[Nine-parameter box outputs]

>>>

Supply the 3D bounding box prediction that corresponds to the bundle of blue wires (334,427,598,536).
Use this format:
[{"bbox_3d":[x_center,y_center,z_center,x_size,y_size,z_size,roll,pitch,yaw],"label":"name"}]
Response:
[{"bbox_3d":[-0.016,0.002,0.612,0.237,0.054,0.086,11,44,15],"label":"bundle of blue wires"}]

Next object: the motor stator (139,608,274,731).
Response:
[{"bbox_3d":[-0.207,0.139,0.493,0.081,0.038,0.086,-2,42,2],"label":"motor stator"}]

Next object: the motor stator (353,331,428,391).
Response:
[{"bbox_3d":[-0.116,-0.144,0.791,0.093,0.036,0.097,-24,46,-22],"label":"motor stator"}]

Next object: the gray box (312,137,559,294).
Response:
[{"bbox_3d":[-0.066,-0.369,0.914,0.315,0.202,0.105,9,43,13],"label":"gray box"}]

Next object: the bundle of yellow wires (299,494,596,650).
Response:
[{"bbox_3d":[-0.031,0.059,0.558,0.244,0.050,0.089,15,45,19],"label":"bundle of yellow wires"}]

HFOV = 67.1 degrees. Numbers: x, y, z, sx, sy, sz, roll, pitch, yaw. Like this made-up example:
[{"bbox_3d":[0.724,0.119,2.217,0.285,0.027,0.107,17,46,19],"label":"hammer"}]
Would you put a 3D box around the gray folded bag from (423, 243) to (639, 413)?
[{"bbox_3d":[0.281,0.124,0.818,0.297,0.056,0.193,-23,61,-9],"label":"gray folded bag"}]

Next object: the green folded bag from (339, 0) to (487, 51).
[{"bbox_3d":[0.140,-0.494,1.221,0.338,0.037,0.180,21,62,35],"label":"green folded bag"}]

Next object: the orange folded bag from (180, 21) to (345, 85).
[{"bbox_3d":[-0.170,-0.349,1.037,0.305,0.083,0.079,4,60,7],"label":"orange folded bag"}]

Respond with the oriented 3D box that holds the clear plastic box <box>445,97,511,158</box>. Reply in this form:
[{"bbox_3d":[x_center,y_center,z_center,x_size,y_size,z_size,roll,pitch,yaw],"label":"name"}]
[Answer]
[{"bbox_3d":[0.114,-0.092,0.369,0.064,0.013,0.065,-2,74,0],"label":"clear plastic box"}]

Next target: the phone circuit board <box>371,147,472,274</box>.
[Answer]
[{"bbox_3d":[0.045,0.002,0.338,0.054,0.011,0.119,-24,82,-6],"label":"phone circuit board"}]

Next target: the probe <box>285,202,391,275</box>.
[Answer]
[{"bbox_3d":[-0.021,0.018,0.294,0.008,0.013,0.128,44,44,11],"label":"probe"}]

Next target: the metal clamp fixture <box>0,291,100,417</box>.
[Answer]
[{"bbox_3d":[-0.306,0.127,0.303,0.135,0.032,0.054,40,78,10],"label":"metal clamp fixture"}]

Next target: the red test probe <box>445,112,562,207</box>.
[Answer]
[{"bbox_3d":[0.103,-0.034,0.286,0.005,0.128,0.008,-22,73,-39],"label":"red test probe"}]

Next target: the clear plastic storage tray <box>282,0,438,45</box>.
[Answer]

<<<

◆ Exercise aim:
All of the data above needs to be given again exactly.

◆ Response to the exercise:
Supply the 3D bounding box prediction that corresponds to the bundle of blue wires (334,427,598,536).
Use this format:
[{"bbox_3d":[x_center,y_center,z_center,x_size,y_size,z_size,roll,pitch,yaw],"label":"name"}]
Response:
[{"bbox_3d":[-0.016,0.002,0.612,0.237,0.054,0.086,11,44,15],"label":"bundle of blue wires"}]

Next object: the motor stator (139,608,274,731).
Response:
[{"bbox_3d":[-0.207,0.139,0.493,0.081,0.038,0.086,-2,42,2],"label":"motor stator"}]

Next object: the motor stator (353,331,428,391).
Response:
[{"bbox_3d":[-0.116,-0.144,0.791,0.093,0.036,0.097,-24,46,-22],"label":"motor stator"}]

Next object: the gray box (312,137,559,294).
Response:
[{"bbox_3d":[-0.066,-0.369,0.914,0.315,0.202,0.105,9,43,13],"label":"gray box"}]

Next object: the bundle of yellow wires (299,494,596,650).
Response:
[{"bbox_3d":[-0.031,0.059,0.558,0.244,0.050,0.089,15,45,19],"label":"bundle of yellow wires"}]

HFOV = 67.1 degrees. Numbers: x, y, z, sx, sy, sz, roll, pitch, yaw. Like this made-up example:
[{"bbox_3d":[0.724,0.119,2.217,0.285,0.027,0.107,17,46,19],"label":"hammer"}]
Would you put a 3D box around the gray folded bag from (423, 243) to (639, 413)?
[{"bbox_3d":[0.281,0.124,0.818,0.297,0.056,0.193,-23,61,-9],"label":"gray folded bag"}]

Next object: the green folded bag from (339, 0) to (487, 51).
[{"bbox_3d":[0.140,-0.494,1.221,0.338,0.037,0.180,21,62,35],"label":"green folded bag"}]

Next object: the orange folded bag from (180, 21) to (345, 85).
[{"bbox_3d":[-0.170,-0.349,1.037,0.305,0.083,0.079,4,60,7],"label":"orange folded bag"}]

Respond with the oriented 3D box that holds the clear plastic box <box>445,97,511,158</box>. Reply in this form:
[{"bbox_3d":[x_center,y_center,z_center,x_size,y_size,z_size,roll,pitch,yaw],"label":"name"}]
[Answer]
[{"bbox_3d":[0.114,-0.092,0.369,0.064,0.013,0.065,-2,74,0],"label":"clear plastic box"}]

Next target: the phone circuit board <box>371,147,472,274</box>.
[Answer]
[{"bbox_3d":[0.045,0.002,0.338,0.054,0.011,0.119,-24,82,-6],"label":"phone circuit board"}]

Next target: the probe <box>285,202,391,275</box>.
[Answer]
[{"bbox_3d":[-0.021,0.018,0.294,0.008,0.013,0.128,44,44,11],"label":"probe"}]

Next target: the metal clamp fixture <box>0,291,100,417</box>.
[Answer]
[{"bbox_3d":[-0.306,0.127,0.303,0.135,0.032,0.054,40,78,10],"label":"metal clamp fixture"}]

Next target: the red test probe <box>445,112,562,207</box>.
[Answer]
[{"bbox_3d":[0.103,-0.034,0.286,0.005,0.128,0.008,-22,73,-39],"label":"red test probe"}]

Next target: the clear plastic storage tray <box>282,0,438,45</box>.
[Answer]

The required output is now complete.